Extracted page text data
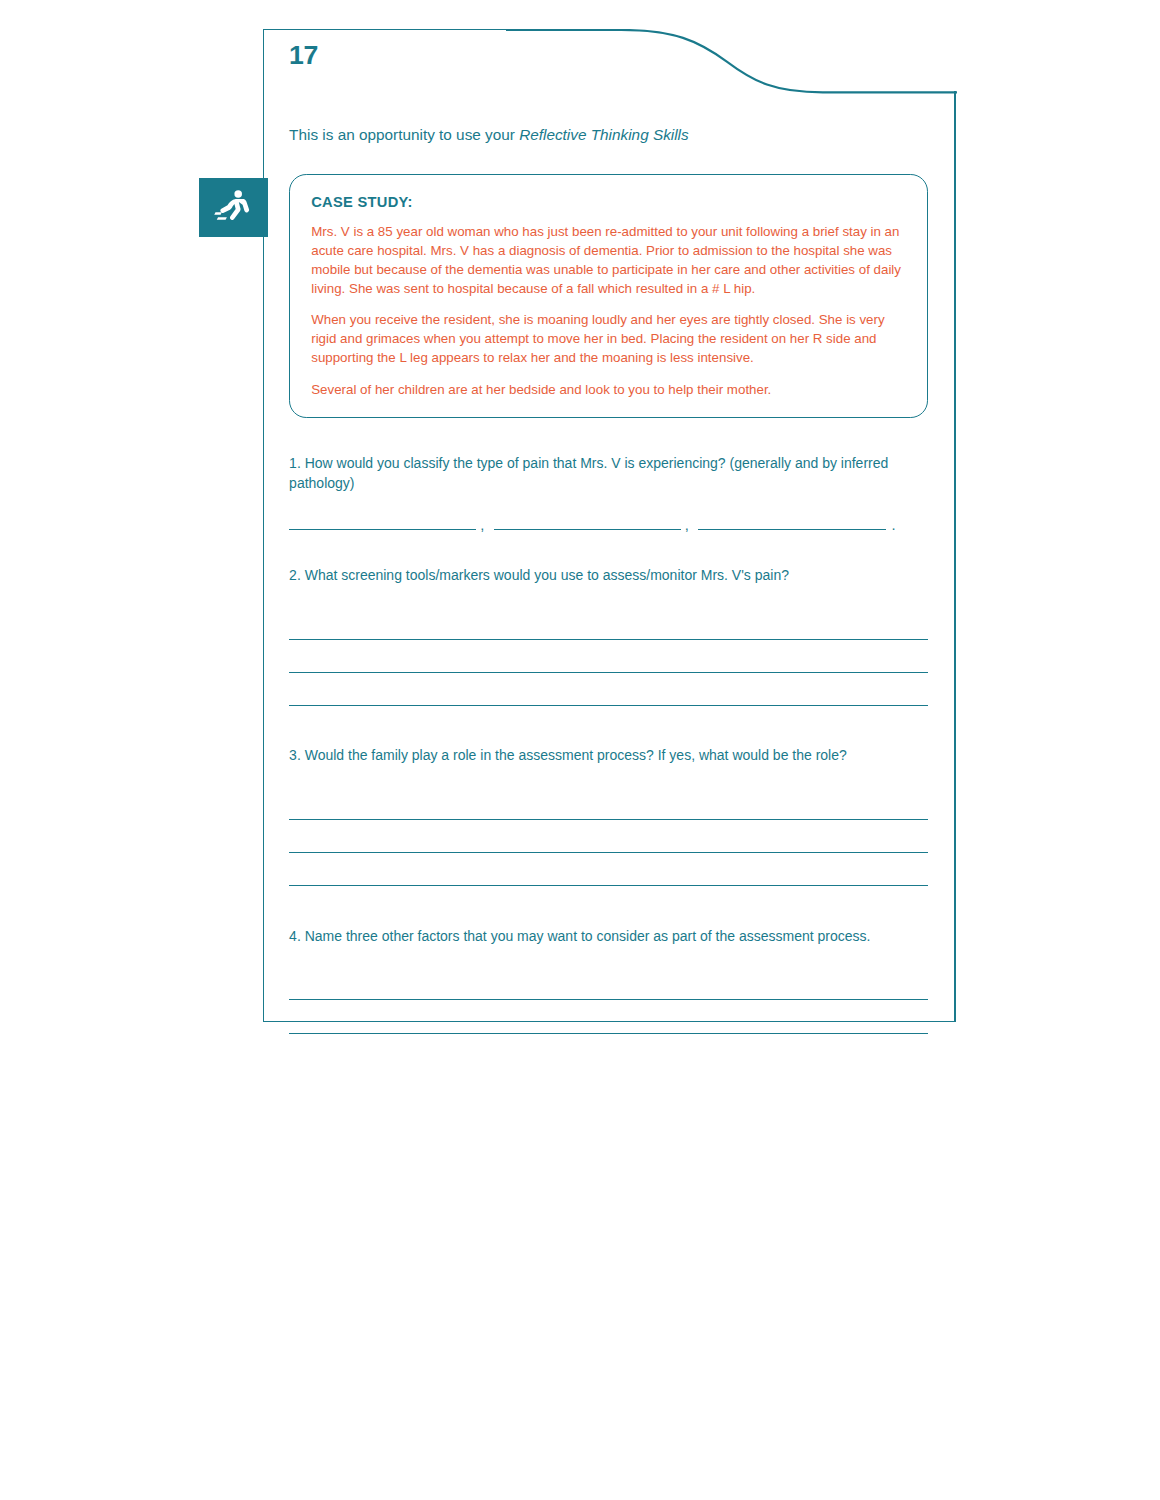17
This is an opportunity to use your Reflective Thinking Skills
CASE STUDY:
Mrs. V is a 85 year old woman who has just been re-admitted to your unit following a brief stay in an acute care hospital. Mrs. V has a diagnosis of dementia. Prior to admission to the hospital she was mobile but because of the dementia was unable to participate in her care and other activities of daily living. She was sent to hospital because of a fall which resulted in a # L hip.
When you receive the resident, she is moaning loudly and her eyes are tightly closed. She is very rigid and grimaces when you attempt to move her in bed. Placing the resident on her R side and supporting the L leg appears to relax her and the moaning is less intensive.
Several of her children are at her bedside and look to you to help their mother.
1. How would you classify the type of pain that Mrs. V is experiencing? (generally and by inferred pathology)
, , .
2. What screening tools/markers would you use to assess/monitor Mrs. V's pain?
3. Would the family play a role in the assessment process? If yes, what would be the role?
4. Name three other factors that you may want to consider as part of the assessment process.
...
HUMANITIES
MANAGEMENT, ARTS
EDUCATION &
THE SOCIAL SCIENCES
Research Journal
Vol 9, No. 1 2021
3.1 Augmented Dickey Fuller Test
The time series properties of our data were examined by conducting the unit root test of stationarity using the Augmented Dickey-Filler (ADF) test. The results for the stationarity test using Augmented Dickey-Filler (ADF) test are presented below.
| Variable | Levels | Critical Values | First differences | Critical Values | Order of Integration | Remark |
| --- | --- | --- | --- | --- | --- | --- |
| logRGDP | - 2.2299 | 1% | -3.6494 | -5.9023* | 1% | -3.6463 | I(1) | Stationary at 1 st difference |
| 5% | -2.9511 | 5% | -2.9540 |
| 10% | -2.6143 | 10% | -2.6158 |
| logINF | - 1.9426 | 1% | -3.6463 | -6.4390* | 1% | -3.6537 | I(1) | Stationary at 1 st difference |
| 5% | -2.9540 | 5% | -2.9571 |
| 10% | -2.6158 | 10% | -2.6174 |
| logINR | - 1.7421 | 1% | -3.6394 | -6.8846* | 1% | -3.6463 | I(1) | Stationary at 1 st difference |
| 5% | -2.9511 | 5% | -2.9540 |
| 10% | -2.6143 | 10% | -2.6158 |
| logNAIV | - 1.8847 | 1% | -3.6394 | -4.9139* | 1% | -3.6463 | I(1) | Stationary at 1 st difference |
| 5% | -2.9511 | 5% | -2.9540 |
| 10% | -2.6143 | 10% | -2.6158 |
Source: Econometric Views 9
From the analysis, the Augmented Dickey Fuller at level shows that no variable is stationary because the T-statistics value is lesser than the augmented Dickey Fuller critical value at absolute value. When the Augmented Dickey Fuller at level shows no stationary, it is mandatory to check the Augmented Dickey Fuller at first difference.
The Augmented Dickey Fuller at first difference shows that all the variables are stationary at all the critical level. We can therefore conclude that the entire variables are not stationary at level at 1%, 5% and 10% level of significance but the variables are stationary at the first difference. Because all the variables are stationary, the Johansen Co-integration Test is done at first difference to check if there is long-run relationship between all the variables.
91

[Your instructions] Copy range, inclusive: the line holding "3. Would the" to the line holding "4. Name three". Reproduce exactly those lines of the records above and no others.

[The completed task]
3. Would the family play a role in the assessment process? If yes, what would be the role?
4. Name three other factors that you may want to consider as part of the assessment process.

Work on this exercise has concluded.